I want to emphasize that teachers are not the problem. Research leaves no doubt that they are by far the most important in-school educational input. Sadly, the state of the teaching profession has reached its lowest level in fifty years, as job satisfaction is low and the talented people we need in the classroom are less drawn to the profession. Ohio’s collective-bargaining law likely contributes to these problems, and reforming it could help solve them. Effective teachers are worth way more than they are paid right now, but school district leaders are unable to raise the pay of talented and hardworking teachers in a way that is commensurate with their contributions to student learning. That’s hardly a recipe for high morale and increased student achievement.
Stéphane Lavertu is a Senior Research Fellow at the Thomas B. Fordham Institute and Professor at The Ohio State University’s John Glenn College of Public Affairs. The opinions and recommendations presented in this editorial are those of the author and do not necessarily represent policy positions or views of the John Glenn College of Public Affairs or The Ohio State University.
[1] There is one fairly convincing 2020 study by Eric Brunner, Joshua Hyman, and Andrew Ju that finds that districts in states with stronger unions were more likely to increase school funding and teacher salaries, and that this higher funding corresponded to higher student achievement.
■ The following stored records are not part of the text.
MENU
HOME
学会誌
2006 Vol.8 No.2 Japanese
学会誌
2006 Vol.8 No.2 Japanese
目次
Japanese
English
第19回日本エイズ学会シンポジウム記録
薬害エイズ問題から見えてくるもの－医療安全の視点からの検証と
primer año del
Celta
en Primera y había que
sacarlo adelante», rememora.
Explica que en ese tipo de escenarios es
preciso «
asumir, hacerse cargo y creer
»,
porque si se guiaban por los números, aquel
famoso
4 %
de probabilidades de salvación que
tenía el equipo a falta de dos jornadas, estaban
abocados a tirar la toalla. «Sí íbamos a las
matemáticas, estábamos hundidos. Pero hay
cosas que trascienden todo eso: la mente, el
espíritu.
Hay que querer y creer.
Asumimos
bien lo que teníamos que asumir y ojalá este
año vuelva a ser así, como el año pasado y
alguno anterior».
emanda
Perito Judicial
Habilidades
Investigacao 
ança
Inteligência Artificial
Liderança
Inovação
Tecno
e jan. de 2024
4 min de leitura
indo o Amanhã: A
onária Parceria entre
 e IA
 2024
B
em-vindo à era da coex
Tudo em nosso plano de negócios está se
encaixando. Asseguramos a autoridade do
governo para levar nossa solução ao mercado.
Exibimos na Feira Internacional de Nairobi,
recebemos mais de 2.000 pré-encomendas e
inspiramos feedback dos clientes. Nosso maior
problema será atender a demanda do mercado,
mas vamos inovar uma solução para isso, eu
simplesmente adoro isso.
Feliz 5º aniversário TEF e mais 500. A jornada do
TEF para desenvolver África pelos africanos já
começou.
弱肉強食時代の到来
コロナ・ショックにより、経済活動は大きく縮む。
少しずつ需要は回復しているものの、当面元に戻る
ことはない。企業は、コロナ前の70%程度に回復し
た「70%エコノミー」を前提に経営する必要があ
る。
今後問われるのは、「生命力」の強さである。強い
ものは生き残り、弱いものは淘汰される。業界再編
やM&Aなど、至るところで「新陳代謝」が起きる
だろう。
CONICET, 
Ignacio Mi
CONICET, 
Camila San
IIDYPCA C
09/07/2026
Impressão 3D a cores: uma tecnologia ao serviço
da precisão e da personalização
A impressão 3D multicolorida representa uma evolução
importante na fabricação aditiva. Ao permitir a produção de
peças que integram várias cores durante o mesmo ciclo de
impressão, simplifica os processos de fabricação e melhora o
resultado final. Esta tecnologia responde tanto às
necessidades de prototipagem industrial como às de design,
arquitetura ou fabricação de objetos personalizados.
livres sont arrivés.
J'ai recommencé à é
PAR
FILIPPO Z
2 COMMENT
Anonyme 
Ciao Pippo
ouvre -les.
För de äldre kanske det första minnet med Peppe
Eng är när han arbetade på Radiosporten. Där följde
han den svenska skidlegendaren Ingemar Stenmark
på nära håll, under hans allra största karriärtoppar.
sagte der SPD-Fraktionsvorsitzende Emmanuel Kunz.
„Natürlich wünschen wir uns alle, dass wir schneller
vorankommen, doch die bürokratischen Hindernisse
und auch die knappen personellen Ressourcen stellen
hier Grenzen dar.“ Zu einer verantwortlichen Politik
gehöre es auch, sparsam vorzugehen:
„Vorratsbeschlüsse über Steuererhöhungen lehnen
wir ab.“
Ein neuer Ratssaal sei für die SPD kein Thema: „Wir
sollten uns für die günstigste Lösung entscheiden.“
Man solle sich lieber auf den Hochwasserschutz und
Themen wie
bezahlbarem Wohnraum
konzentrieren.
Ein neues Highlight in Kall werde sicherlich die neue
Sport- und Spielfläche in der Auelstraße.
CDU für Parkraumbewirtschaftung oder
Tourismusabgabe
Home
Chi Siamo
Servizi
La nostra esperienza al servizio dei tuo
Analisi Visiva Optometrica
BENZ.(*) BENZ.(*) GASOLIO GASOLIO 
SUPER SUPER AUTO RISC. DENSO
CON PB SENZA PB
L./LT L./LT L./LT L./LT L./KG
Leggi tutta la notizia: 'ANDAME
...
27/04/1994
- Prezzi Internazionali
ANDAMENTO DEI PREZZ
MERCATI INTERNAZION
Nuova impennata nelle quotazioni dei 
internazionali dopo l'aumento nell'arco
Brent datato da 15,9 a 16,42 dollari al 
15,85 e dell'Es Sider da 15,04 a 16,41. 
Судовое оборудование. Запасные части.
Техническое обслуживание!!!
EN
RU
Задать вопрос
However, the study cannot speak to whether achievement gains per dollar would have been greater in the absence of collective bargaining.
[4] The analysis also reveals that Ohio’s collective-bargaining agreements have become lengthier over time, from an average of 17,000 words in 1999 to over 24,000 words in 2019. Research indicates that the length of agreements is a decent proxy for how much they restrict district management.